II. Sur les demandes accessoires
Au regard des dispositions de l’article 514 du code de procédure civile, “les décisions de première instance sont de droit exécutoires à titre provisoire à moins que la loi ou la décision rendue n’en dispose autrement”.
Au regard de l’article 696 du Code de procédure civile, Madame [J] [Z] qui succombe sera condamnée aux entiers dépens de l’instance.

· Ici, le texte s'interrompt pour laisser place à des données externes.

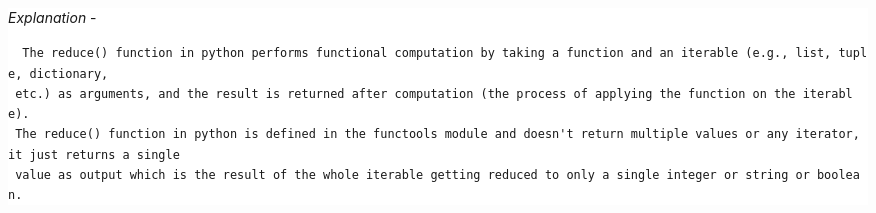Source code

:   *Explanation* - 
    
      The reduce() function in python performs functional computation by taking a function and an iterable (e.g., list, tuple, dictionary, 
     etc.) as arguments, and the result is returned after computation (the process of applying the function on the iterable).
     The reduce() function in python is defined in the functools module and doesn't return multiple values or any iterator, it just returns a single 
     value as output which is the result of the whole iterable getting reduced to only a single integer or string or boolean.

Il est conforme à l’équité de condamner Madame [J] [Z] qui succombe à payer au FONDS DE GARANTIE DES VICTIMES DES ACTES DE TERRORISME ET D’AUTRES INFRACTIONS ( FGTI) au titre des frais de procédure non compris dans les dépens, une indemnité de 1500 € sur le fondement de l’article 700 du code de procédure civile.
PAR CES MOTIFS
Le Tribunal, statuant publiquement par jugement mis à disposition au greffe, contradictoire, et en premier ressort :
CONDAMNE Madame [J] [Z] à payer au FONDS DE GARANTIE DES VICTIMES DES ACTES DE TERRORISME ET D’AUTRES INFRACTIONS la somme de 12775,88 € avec intérêts au taux légal à compter du 4 septembre 2022.
CONDAMNE Madame [J] [Z] aux entiers dépens de l’instance.
CONDAMNE Madame [J] [Z] à payer au FONDS DE GARANTIE DES VICTIMES DES ACTES DE TERRORISME ET D’AUTRES INFRACTIONS ( FGTI) au titre des frais de procédure non compris dans les dépens, une indemnité de 1500 € sur le fondement de l’article 700 du code de procédure civile.
REJETTE toutes autres demandes des parties.
RAPPELLE que le présent jugement est de droit exécutoire par provision.
Ainsi fait, jugé et mis à disposition aux jour, mois et année susdits. En foi de quoi le jugement a été signé par la Présidente et la Greffière.